Quant aux mesures de prévention, il n’y a que l’abstinence des salutations et le lavage des mains qui sont réellement pratiqués. Quant aux mesures en lien avec le confinement partiel (i.e. le couvre-feu de 18h à 6h et la fermeture des restaurants) et la mise en quarantaine, la situation continue à créer beaucoup de polémique.

La plus grande partie de la population de Bababé vit de jour en jour (le petit commerce, le transport charretier, le manu-porteur), avec une forte activité des femmes le soir et la nuit (vente de couscous). Cette vente rapporte entre 2,5 à 3,5 euros par jour; une ressource financière importante qui leur permet de survivre. La plupart des chefs de ménages gagnent leur vie au quotidien. Le fait d’écourter la journée par un couvre-feu a forcément des répercussions sur leur situation économique. Les hommes, pères de famille ou éleveurs, qui sont mis en quarantaine n’ont plus de source de revenue.

Ce sont des mesures instaurées un peu partout par le monde mais qui touchent durement les communautés les plus pauvres. Les gens commencent à se plaindre de plus en plus, mais au final restent désarmés, mal informés. Ceci mène à des protestations vis-à-vis des autorités. Il s’agit d’une question de survie pour les uns et de sécurité nationale pour les autres.

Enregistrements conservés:
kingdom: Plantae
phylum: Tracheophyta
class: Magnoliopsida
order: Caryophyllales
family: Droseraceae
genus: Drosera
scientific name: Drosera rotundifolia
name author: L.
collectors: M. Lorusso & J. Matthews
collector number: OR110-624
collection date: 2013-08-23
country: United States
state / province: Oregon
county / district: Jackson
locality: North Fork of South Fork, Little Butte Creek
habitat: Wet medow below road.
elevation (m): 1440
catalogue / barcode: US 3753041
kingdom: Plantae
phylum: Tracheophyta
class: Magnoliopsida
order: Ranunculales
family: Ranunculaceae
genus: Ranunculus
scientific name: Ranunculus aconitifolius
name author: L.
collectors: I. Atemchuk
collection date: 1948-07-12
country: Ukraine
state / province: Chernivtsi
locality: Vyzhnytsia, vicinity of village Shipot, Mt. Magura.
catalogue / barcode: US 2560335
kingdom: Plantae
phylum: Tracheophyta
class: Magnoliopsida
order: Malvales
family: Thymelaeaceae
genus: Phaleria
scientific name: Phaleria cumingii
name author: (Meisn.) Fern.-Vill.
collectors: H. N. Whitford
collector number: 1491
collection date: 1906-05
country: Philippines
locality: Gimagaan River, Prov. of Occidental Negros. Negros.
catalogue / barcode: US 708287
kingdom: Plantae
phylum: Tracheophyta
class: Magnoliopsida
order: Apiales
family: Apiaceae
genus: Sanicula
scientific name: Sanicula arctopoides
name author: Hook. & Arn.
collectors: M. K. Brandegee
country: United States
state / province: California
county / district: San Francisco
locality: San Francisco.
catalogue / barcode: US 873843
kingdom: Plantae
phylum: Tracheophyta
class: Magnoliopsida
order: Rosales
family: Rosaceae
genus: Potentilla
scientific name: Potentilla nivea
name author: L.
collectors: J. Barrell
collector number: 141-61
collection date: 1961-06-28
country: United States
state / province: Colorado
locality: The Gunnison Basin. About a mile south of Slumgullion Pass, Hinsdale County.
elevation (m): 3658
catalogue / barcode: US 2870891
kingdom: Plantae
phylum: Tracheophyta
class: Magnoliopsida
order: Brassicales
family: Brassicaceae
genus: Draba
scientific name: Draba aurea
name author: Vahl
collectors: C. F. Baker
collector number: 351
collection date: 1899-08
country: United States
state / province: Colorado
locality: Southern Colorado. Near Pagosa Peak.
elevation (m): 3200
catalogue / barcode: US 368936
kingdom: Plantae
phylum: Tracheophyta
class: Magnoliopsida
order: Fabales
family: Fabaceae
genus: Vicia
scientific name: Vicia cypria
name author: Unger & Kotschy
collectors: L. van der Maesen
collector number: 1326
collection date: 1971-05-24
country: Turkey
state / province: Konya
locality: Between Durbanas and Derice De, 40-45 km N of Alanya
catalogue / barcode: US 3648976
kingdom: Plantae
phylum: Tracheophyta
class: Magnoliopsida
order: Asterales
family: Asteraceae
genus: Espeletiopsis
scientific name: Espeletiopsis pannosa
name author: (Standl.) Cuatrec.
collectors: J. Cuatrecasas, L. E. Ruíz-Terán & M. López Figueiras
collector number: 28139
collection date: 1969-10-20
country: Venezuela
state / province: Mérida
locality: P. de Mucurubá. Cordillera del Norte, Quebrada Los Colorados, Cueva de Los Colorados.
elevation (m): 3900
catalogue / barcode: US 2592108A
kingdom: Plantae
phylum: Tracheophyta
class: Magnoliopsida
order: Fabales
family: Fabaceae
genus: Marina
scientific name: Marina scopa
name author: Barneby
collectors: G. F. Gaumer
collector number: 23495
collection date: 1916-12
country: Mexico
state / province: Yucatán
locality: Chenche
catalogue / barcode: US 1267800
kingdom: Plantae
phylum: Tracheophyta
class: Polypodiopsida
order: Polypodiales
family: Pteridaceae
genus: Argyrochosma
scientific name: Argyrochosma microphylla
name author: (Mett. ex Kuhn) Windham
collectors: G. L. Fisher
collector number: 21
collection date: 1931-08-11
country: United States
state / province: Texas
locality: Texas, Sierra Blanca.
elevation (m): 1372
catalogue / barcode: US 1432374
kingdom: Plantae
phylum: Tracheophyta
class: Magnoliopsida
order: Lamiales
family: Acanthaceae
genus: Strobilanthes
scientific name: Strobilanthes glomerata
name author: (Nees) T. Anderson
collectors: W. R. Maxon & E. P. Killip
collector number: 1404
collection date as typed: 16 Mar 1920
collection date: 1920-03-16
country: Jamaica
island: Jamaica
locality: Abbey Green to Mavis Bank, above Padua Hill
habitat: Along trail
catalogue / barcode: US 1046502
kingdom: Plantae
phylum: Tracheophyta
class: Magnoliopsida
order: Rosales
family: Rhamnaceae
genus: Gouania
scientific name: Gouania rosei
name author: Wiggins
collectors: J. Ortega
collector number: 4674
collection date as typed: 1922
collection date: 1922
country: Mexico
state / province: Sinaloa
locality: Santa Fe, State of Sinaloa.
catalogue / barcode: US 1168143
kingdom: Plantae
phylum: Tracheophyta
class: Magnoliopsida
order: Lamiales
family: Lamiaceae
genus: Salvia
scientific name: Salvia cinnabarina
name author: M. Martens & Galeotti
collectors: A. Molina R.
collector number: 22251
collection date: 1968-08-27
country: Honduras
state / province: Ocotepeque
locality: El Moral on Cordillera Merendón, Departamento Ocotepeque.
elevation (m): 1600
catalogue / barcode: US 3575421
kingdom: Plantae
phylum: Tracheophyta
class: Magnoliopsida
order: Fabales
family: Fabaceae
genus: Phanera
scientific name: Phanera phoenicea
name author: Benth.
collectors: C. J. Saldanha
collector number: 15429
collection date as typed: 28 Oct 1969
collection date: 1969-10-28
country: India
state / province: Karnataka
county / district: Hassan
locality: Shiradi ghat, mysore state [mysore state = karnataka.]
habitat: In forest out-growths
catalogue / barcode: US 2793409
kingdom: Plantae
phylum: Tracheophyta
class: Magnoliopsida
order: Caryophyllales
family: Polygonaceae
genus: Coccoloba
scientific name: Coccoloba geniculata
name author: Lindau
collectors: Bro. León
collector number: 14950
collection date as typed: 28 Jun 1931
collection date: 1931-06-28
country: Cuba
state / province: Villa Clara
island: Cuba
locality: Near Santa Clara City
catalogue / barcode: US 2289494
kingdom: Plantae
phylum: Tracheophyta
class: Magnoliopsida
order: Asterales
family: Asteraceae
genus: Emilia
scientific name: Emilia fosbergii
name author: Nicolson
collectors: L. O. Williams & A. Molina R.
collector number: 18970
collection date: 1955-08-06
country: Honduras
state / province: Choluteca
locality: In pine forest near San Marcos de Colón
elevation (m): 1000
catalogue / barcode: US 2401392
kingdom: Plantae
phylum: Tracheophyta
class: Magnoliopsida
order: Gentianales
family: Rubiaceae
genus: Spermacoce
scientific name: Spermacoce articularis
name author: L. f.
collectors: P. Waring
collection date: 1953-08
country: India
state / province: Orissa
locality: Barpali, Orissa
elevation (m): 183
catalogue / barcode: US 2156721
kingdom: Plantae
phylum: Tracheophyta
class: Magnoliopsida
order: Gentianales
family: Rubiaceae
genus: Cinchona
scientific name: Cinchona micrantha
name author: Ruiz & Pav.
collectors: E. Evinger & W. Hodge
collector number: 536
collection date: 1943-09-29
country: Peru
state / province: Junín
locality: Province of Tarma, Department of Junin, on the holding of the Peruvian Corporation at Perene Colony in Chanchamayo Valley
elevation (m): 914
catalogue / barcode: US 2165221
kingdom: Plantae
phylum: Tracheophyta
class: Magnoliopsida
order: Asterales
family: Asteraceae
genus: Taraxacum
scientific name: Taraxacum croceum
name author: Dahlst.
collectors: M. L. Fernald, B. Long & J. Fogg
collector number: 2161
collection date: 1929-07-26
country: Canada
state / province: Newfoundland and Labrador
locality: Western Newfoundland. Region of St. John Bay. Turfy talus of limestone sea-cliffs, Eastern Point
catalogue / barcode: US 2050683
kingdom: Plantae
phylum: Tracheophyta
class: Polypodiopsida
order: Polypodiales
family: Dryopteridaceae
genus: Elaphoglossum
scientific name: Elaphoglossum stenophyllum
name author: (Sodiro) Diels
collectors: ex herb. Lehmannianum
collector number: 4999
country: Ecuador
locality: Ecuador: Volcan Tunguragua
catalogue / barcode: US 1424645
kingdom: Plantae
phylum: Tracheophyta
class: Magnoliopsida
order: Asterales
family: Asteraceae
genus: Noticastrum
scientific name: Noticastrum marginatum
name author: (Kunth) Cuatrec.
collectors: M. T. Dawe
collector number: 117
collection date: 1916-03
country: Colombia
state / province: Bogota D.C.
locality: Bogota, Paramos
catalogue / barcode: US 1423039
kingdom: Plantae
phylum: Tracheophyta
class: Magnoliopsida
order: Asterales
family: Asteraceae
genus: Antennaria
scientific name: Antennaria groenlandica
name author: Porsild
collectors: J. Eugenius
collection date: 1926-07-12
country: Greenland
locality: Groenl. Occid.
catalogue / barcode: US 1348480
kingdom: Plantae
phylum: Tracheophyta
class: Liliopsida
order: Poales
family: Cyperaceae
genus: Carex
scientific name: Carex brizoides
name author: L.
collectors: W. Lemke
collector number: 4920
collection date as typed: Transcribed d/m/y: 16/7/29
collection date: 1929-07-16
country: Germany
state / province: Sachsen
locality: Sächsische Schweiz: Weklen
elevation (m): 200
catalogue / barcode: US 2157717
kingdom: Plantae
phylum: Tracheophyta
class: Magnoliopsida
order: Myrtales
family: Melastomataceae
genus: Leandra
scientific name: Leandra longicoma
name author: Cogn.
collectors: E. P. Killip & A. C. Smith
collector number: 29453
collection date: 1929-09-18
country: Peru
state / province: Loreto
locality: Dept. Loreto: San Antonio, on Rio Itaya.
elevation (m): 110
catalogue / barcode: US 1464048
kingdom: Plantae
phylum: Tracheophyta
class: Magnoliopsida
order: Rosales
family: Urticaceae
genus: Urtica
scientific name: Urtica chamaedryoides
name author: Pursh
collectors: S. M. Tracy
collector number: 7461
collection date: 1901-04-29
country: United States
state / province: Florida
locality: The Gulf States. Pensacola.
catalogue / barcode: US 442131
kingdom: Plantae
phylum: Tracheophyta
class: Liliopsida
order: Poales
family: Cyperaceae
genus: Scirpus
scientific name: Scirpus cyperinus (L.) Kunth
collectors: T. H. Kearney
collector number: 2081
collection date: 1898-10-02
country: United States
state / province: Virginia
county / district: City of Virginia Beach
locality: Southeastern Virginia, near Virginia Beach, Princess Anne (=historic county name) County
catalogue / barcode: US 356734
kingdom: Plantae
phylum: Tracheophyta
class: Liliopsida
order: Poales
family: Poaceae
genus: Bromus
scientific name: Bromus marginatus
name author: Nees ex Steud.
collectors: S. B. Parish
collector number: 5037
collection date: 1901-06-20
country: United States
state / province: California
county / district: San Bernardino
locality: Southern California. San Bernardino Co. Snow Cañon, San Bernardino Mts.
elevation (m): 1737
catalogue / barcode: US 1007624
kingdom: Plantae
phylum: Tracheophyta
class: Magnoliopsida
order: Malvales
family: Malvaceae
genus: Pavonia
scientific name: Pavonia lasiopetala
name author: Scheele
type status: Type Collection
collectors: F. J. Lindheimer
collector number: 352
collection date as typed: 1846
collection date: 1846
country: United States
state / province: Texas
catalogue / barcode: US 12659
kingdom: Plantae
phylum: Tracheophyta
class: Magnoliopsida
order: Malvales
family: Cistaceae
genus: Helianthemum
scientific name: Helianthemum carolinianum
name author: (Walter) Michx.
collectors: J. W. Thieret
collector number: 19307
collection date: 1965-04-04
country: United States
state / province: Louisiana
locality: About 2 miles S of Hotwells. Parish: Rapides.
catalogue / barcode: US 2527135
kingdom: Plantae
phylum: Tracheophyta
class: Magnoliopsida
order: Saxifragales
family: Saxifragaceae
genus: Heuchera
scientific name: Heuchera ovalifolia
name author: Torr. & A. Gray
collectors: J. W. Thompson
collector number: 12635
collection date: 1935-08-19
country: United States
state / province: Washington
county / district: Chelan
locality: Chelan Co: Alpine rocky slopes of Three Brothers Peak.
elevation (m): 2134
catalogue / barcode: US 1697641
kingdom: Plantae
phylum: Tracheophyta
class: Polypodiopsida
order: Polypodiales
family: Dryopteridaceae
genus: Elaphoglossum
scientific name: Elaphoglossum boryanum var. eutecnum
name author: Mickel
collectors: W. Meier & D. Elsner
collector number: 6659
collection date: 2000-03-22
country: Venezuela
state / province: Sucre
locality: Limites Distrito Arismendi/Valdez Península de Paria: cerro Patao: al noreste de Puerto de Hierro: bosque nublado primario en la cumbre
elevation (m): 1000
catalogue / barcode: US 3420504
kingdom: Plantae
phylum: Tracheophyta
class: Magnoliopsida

* **Consignes de travail**: Rédigez la suite du texte consacré aux mesures sanitaires à Bababé, en reprenant après sa dernière phrase.

* **Production attendue**:
Au lieu d’accueillir ses mesures comme salvatrices et d’en rester là, la population s’organise en petits groupes et réfléchit comment faire pour enfreindre les lois imposées. D’où des arrestations quotidiennes, le soir après 18h, pour le simple motif que certains ont trainé au marché pour écouler leur dernière marchandise ou parce que des négociations sur le bétail ont tiré en longueur.

Cependant, malgré ces défis, les initiatives communautaires continuent. Les chefs de village organisent la veille et l’alerte précoce au niveau communautaire. Un groupe WhatsApp a été créé afin de coordonner et partager les informations utiles, et de diminuer les rumeurs et fausses communications. Des kits d’hygiène et des dispositifs de lavage des mains à pédale unique ont été mis à la disposition. L’équipe communautaire et les agents de santé s’organisent afin d’assurer la sensibilisation sur les mesures préventives.

Cette dynamique communautaire est remarquable : à la veille d’une grande crise qui viendra peut-être dans les jours et semaines à venir, les acteurs locaux se réunissent et se concentrent résolument sur la prévention communautaire avec comme objectif : zéro cas de COVID-19!

Biographie

Dr Yahya Gnokane est médecin généraliste avec un expérience dans le domaine de la santé publique. Il travaille depuis 2018 comme assistant technique dans le programme AI-PASS à la Moughataa de Bababé en Mauritanie.

Kirsten Accoe est sage-femme et experte en santé publique. Elle a travaillé dans divers pays en développement et travaille à l’Institut de Médicine Tropicale d’Anvers, en Belgique, depuis 2018. Elle est responsable pour le suivi du programme AI-PASS au niveau opérationnel en Mauritanie et assiste au programme éducatif de l’IMT.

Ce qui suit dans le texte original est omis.